WORK TASK: All entries below must be output word for word, and the pictures left behind.
===
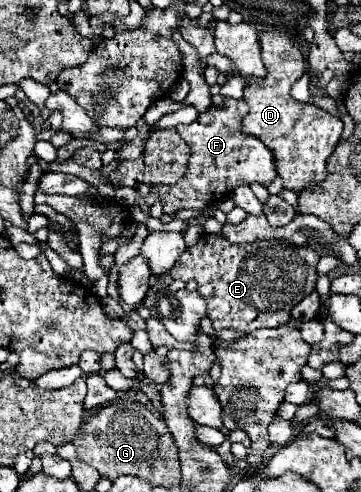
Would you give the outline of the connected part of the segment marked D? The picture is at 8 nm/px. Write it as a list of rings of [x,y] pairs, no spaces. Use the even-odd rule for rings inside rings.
[[[270,26],[260,36],[260,42],[262,62],[268,74],[264,80],[258,78],[244,88],[244,100],[250,110],[242,120],[242,132],[258,138],[272,150],[274,166],[278,176],[284,180],[284,188],[302,192],[326,178],[326,160],[340,140],[342,122],[326,110],[296,102],[290,96],[292,84],[304,74],[304,58],[298,44],[288,34],[282,34],[276,26]]]

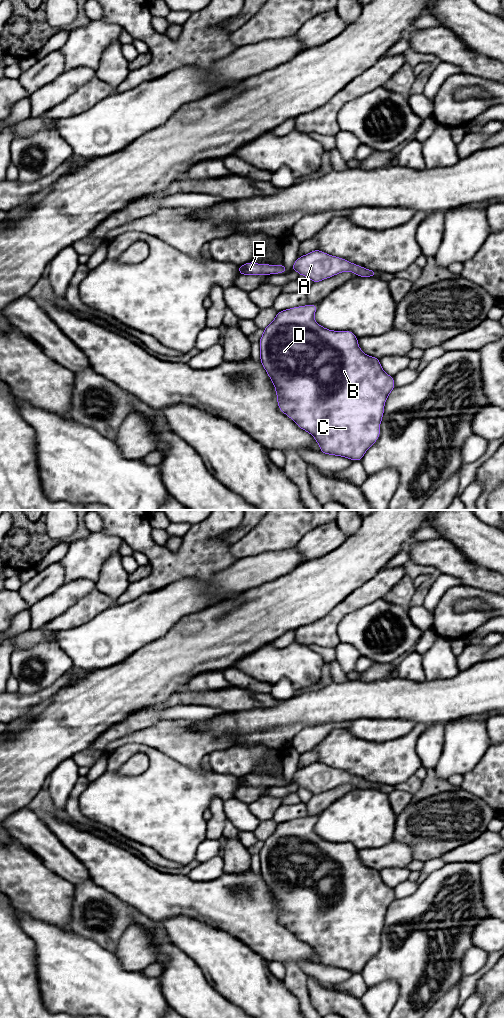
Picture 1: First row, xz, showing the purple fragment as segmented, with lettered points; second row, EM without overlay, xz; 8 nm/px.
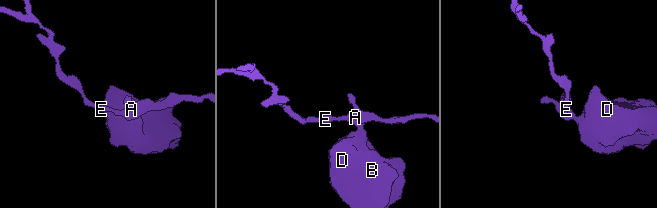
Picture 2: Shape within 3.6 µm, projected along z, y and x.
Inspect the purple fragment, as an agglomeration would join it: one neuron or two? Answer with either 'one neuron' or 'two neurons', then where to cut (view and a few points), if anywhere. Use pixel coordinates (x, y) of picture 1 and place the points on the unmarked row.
one neuron | no cut

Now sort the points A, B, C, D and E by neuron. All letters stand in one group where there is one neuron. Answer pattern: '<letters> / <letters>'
A B C D E

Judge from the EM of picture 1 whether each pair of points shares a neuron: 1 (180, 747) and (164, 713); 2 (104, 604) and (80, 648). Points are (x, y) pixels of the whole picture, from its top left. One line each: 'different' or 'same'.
1: different
2: different

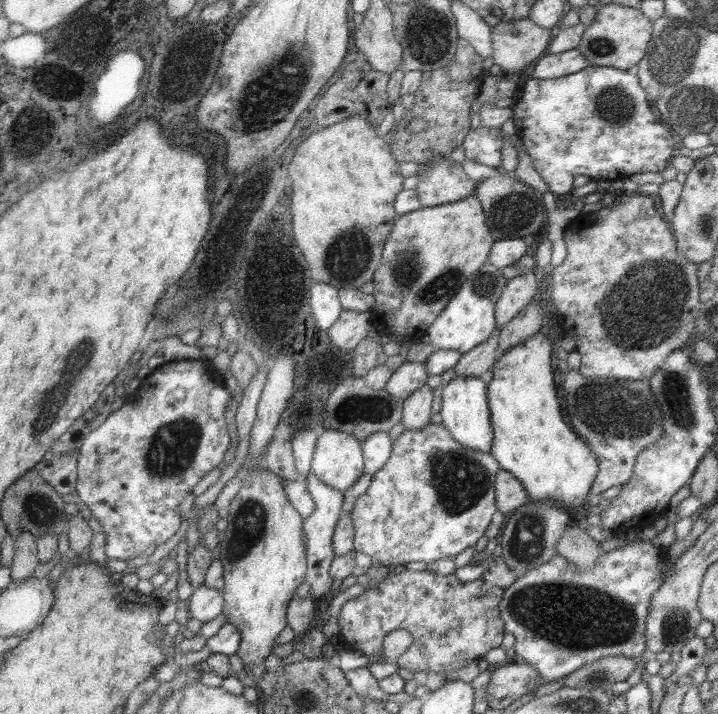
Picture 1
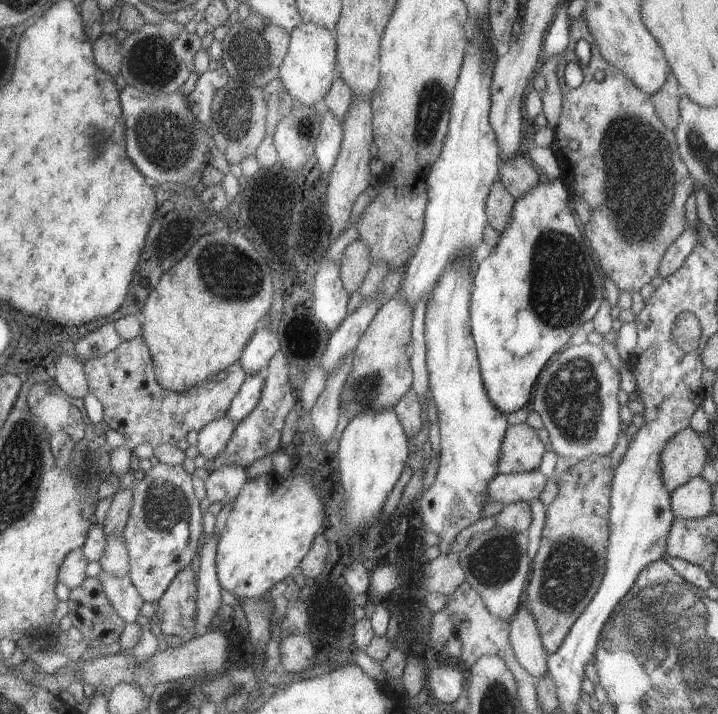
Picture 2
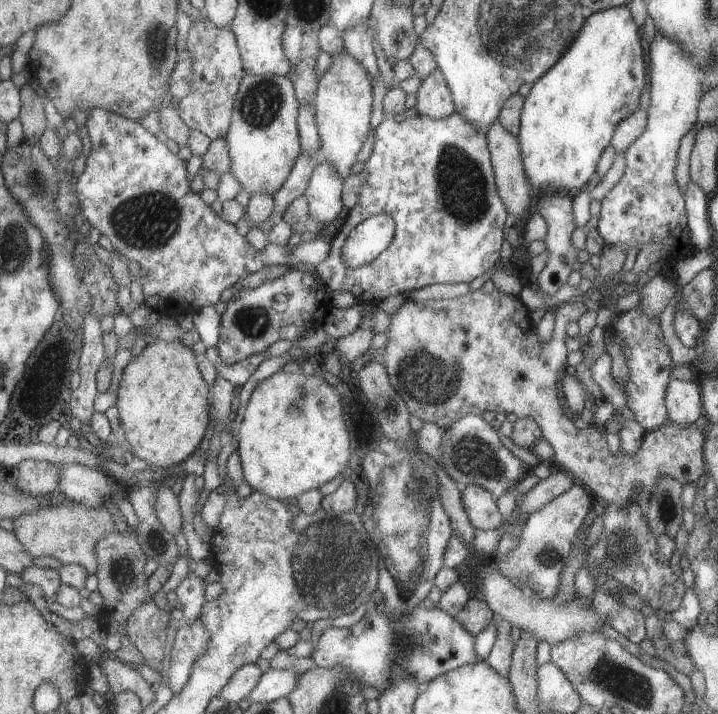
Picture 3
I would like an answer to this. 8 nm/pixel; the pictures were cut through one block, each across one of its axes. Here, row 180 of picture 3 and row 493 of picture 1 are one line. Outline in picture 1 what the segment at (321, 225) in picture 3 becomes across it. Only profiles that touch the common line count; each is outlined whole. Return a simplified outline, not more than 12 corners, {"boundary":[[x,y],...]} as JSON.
{"boundary":[[303,478],[315,510],[303,519],[305,582],[317,601],[330,590],[331,538],[342,493]]}

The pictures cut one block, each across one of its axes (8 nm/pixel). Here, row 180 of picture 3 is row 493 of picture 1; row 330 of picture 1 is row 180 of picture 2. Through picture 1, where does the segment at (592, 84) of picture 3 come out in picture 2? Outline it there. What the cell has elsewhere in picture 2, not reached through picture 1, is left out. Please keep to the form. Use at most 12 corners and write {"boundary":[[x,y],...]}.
{"boundary":[[560,178],[514,199],[470,329],[505,415],[605,298]]}

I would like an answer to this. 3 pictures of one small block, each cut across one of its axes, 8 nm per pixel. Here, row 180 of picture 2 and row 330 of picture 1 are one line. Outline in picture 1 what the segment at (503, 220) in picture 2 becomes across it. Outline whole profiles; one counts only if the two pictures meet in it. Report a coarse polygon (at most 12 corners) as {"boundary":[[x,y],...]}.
{"boundary":[[500,328],[464,352],[455,375],[484,377],[499,357]]}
===
RESPONSE BOX:
Would you give the outline of the connected part of the segment marked D? The picture is at 8 nm/px. Write it as a list of rings of [x,y] pairs, no spaces. Use the even-odd rule for rings inside rings.
[[[270,26],[260,36],[260,42],[262,62],[268,74],[264,80],[258,78],[244,88],[244,100],[250,110],[242,120],[242,132],[258,138],[272,150],[274,166],[278,176],[284,180],[284,188],[302,192],[326,178],[326,160],[340,140],[342,122],[326,110],[296,102],[290,96],[292,84],[304,74],[304,58],[298,44],[288,34],[282,34],[276,26]]]

Picture 1: First row, xz, showing the purple fragment as segmented, with lettered points; second row, EM without overlay, xz; 8 nm/px.
Picture 2: Shape within 3.6 µm, projected along z, y and x.
Inspect the purple fragment, as an agglomeration would join it: one neuron or two? Answer with either 'one neuron' or 'two neurons', then where to cut (view and a few points), if anywhere. Use pixel coordinates (x, y) of picture 1 and place the points on the unmarked row.
one neuron | no cut

Now sort the points A, B, C, D and E by neuron. All letters stand in one group where there is one neuron. Answer pattern: '<letters> / <letters>'
A B C D E

Judge from the EM of picture 1 whether each pair of points shares a neuron: 1 (180, 747) and (164, 713); 2 (104, 604) and (80, 648). Points are (x, y) pixels of the whole picture, from its top left. One line each: 'different' or 'same'.
1: different
2: different

Picture 1
Picture 2
Picture 3
I would like an answer to this. 8 nm/pixel; the pictures were cut through one block, each across one of its axes. Here, row 180 of picture 3 and row 493 of picture 1 are one line. Outline in picture 1 what the segment at (321, 225) in picture 3 becomes across it. Only profiles that touch the common line count; each is outlined whole. Return a simplified outline, not more than 12 corners, {"boundary":[[x,y],...]} as JSON.
{"boundary":[[303,478],[315,510],[303,519],[305,582],[317,601],[330,590],[331,538],[342,493]]}

The pictures cut one block, each across one of its axes (8 nm/pixel). Here, row 180 of picture 3 is row 493 of picture 1; row 330 of picture 1 is row 180 of picture 2. Through picture 1, where does the segment at (592, 84) of picture 3 come out in picture 2? Outline it there. What the cell has elsewhere in picture 2, not reached through picture 1, is left out. Please keep to the form. Use at most 12 corners and write {"boundary":[[x,y],...]}.
{"boundary":[[560,178],[514,199],[470,329],[505,415],[605,298]]}

I would like an answer to this. 3 pictures of one small block, each cut across one of its axes, 8 nm per pixel. Here, row 180 of picture 2 and row 330 of picture 1 are one line. Outline in picture 1 what the segment at (503, 220) in picture 2 becomes across it. Outline whole profiles; one counts only if the two pictures meet in it. Report a coarse polygon (at most 12 corners) as {"boundary":[[x,y],...]}.
{"boundary":[[500,328],[464,352],[455,375],[484,377],[499,357]]}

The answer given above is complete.